Long-term follow-up of a large phase III study showed that chemohormonal therapy involving docetaxel added to androgen deprivation therapy (ADT) prolongs overall survival (OS) over ADT alone in metastatic hormone-sensitive prostate cancer (mHSPC) patients with high-volume disease. Those with low-volume disease, however, did not see an OS benefit with the addition of docetaxel.
“Several therapies have been shown to improve the OS of men with castration-resistant prostate cancer (CRPC),” wrote study authors led by Christopher J. Sweeney, MBBS, of the Dana-Farber Cancer Institute in Boston. “However, most patients eventually die as a result of CRPC within a few years. Combining novel therapies with ADT at the time of initiating systemic therapy for mHSPC has emerged as a strategy to potentially delay the development of CRPC and improve quality of life and OS.”
A previous interim analysis of the CHAARTED trial showed a survival benefit with docetaxel added to ADT, but there were a low number of events at that point. The new analysis extends follow-up significantly; it includes 790 patients randomized to either ADT alone (393 patients) or in combination with docetaxel (397 patients). The results were published in the Journal of Clinical Oncology.
In the full cohort, there were 188 deaths in the ADT-plus-docetaxel group, and 211 in the ADT-alone group. The median OS was 57.6 months with docetaxel and 47.2 months without it, for a hazard ratio (HR) of 0.72 (95% CI, 0.59–0.89; P = .0018).
Specifically in patients with high-volume disease, the median OS with docetaxel was 51.2 months, compared with 34.4 months without it, for an HR of 0.63 (95% CI, 0.50–0.79; P < .001). This difference was not seen in low-volume disease, where the median OS was 63.5 months in the ADT-plus-docetaxel group and not yet reached in the ADT-alone group, for an HR of 1.04 (95% CI, 0.70–1.55; P = .086).
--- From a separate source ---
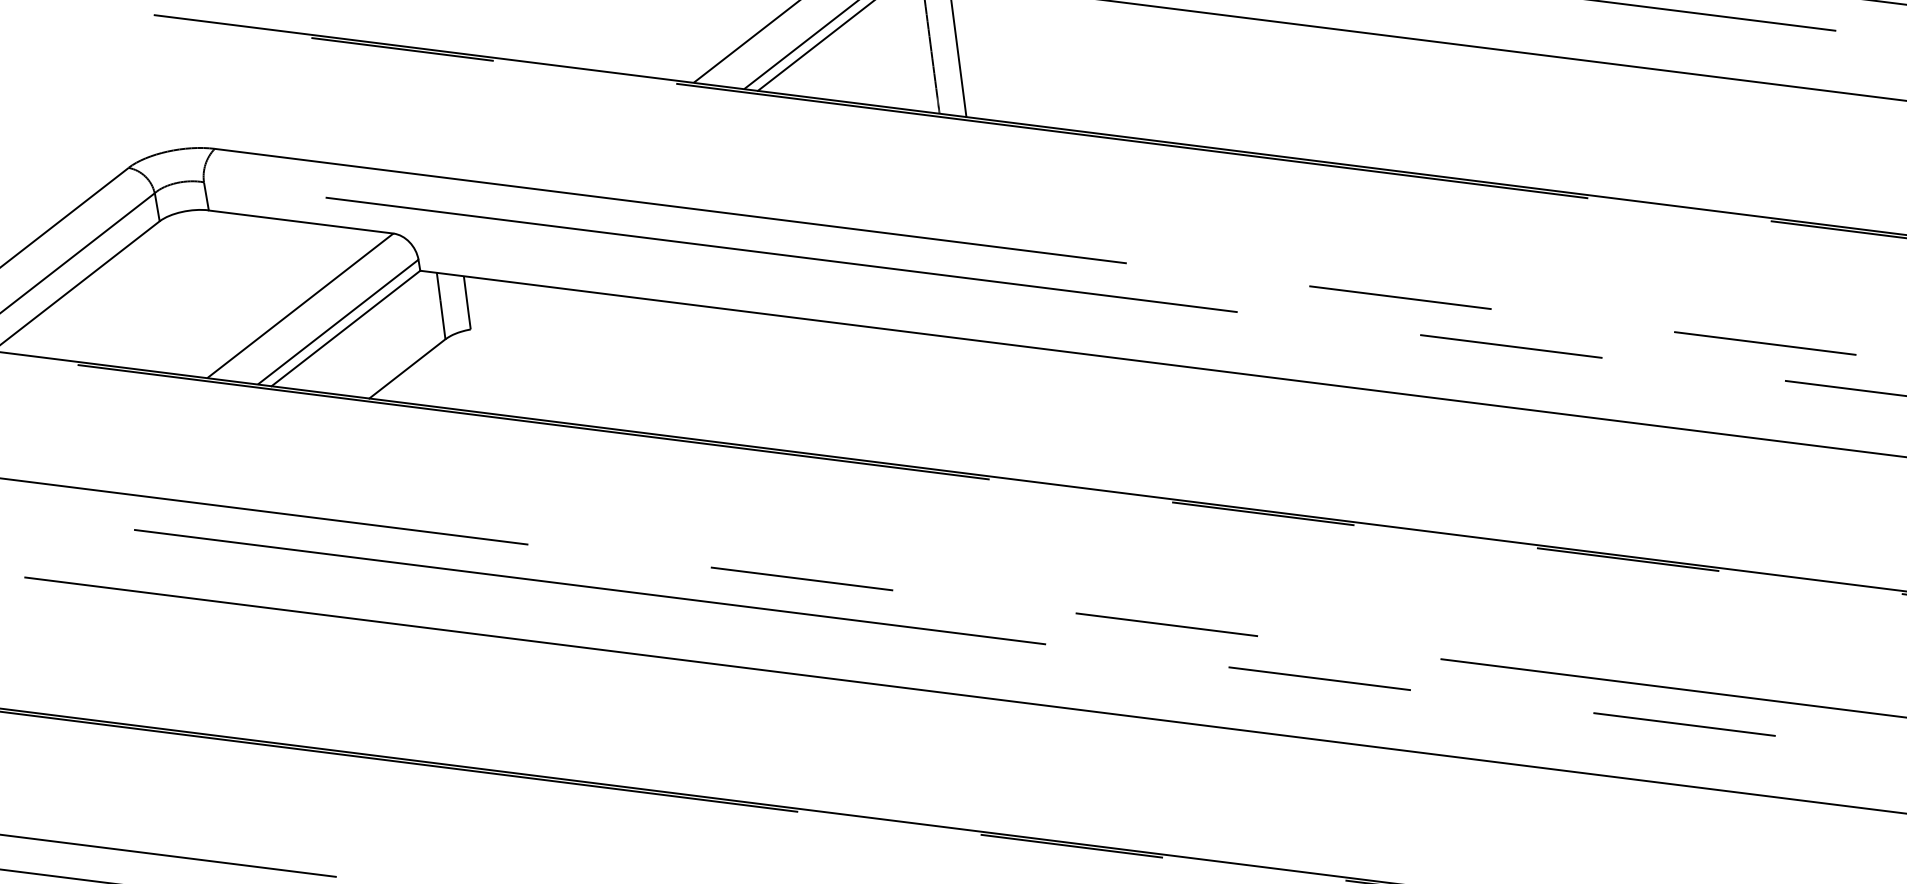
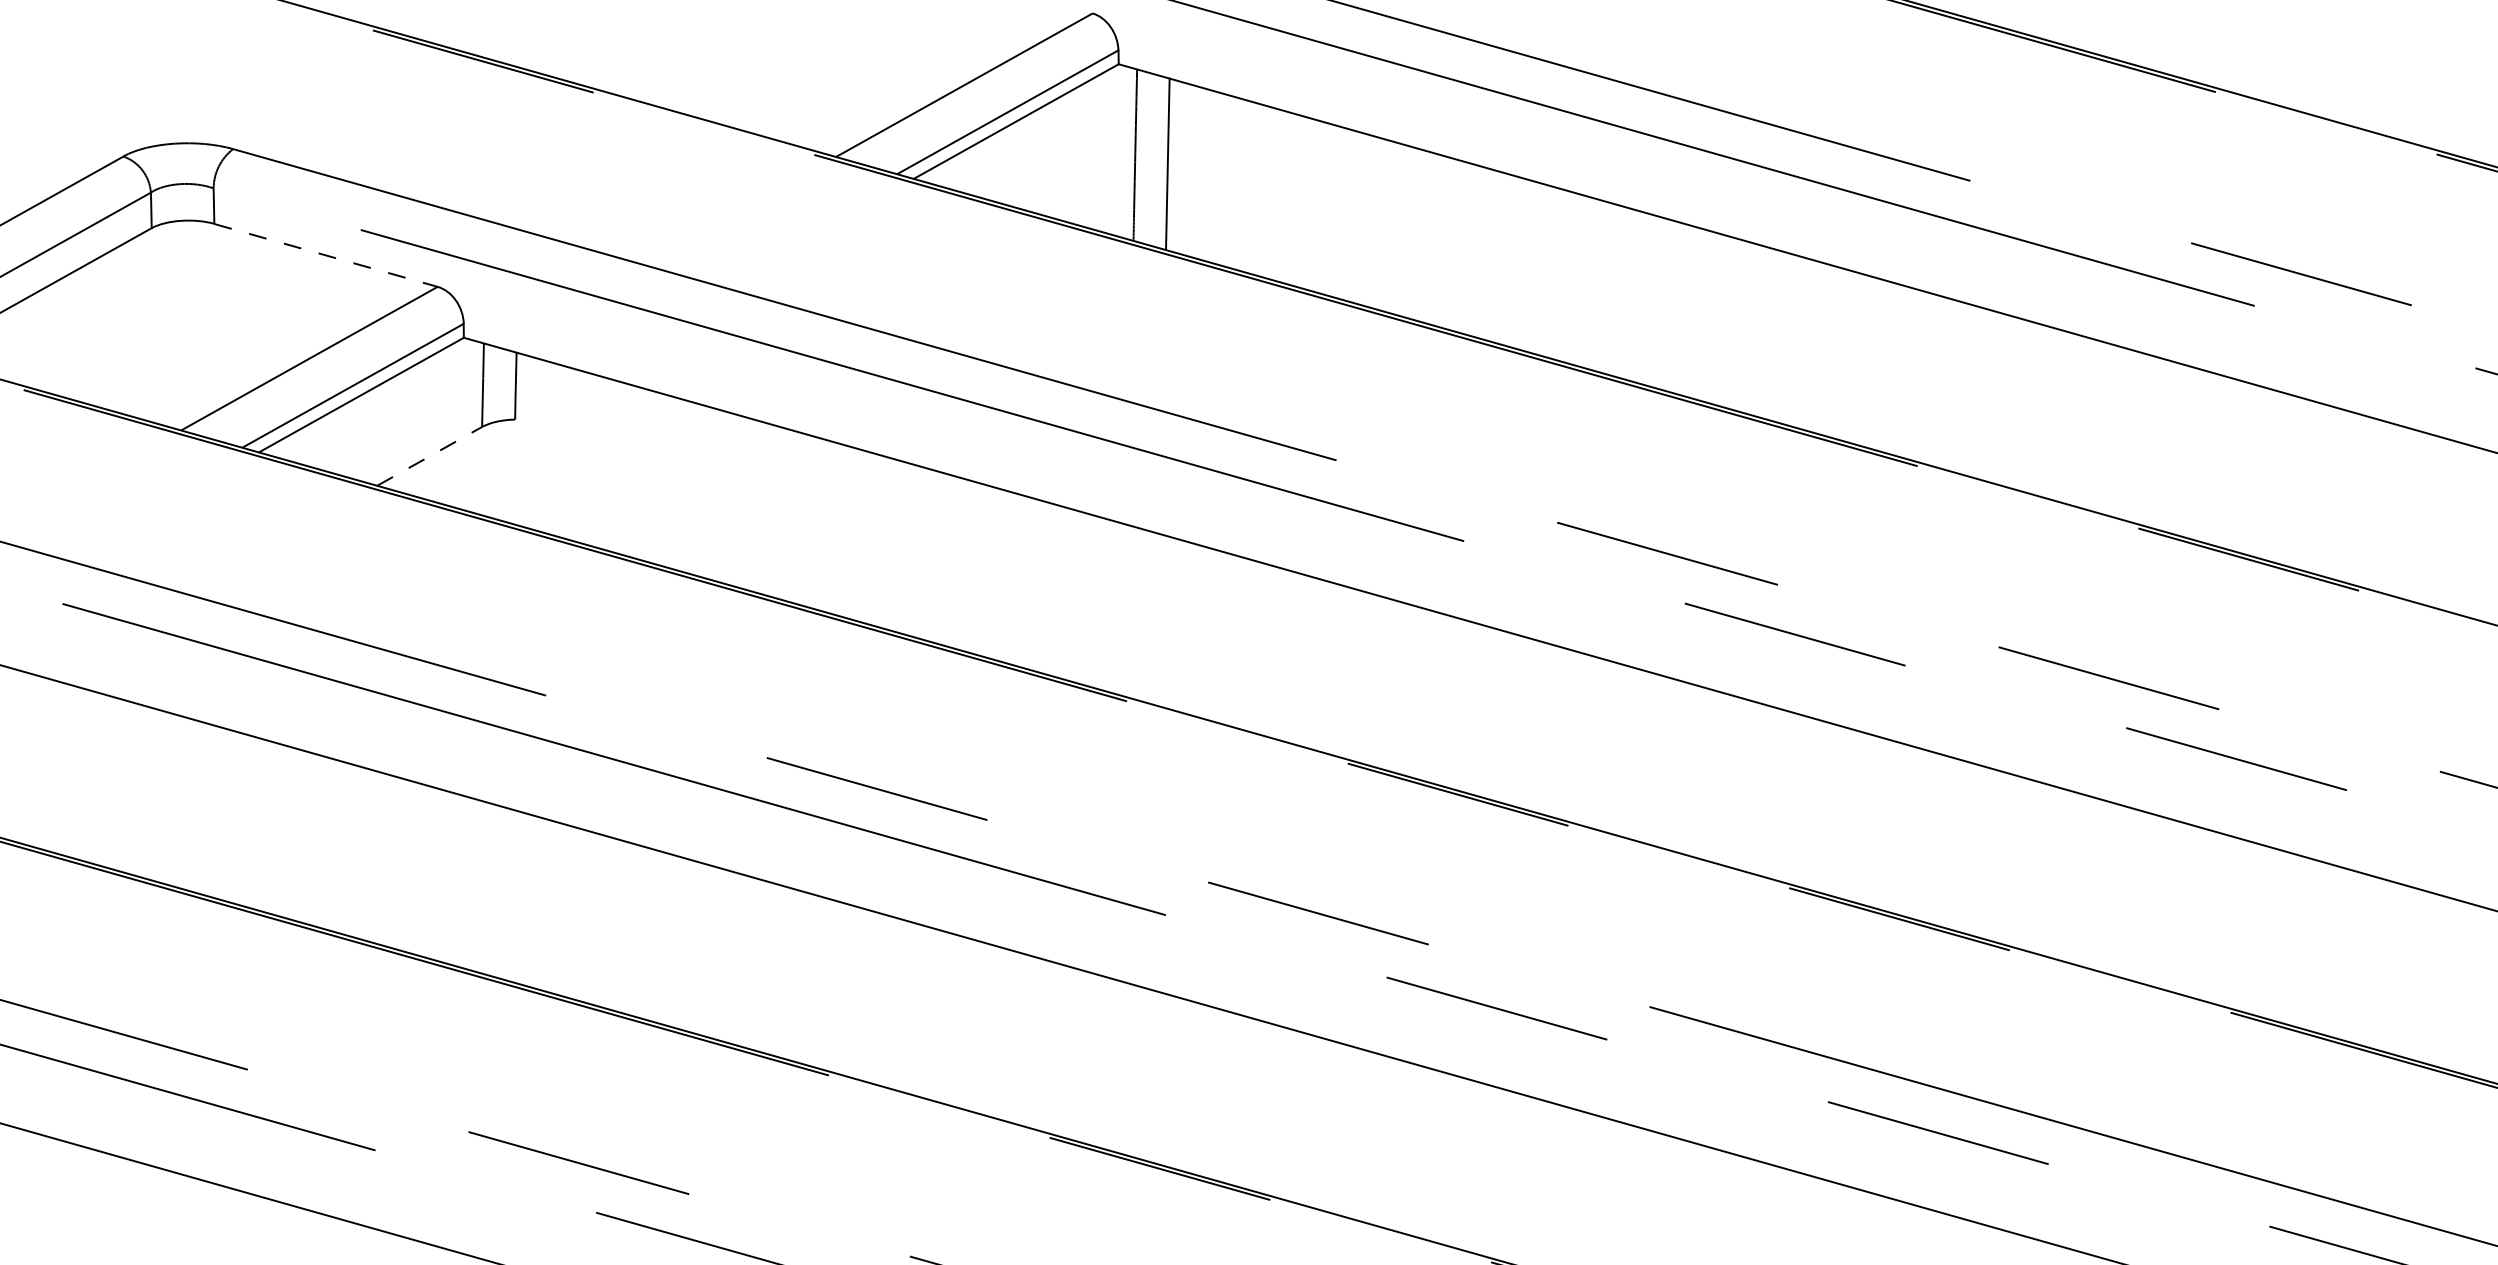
line: (301, 222) -> (326, 255), solid -> dashed
line: (408, 368) -> (430, 456), solid -> dashed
The time to CRPC, based on prostate-specific antigen rise or clinical progression, was 19.4 months with docetaxel and 11.7 months without it, for an HR of 0.61 (95% CI, 0.52–0.73; P < .001). This was true in both high- and low-volume disease.
The safety of the treatment was similar to that in previously published reports of docetaxel; this longer follow-up did not reveal any new safety signals with the therapy.
“The updated data confirm the benefit of docetaxel in combination with ADT for patients with mHSPC, which is clearly defined for patients with high-volume disease,” the authors concluded, adding that burden of metastases as assessed by conventional imaging can help guide patient selection for this treatment.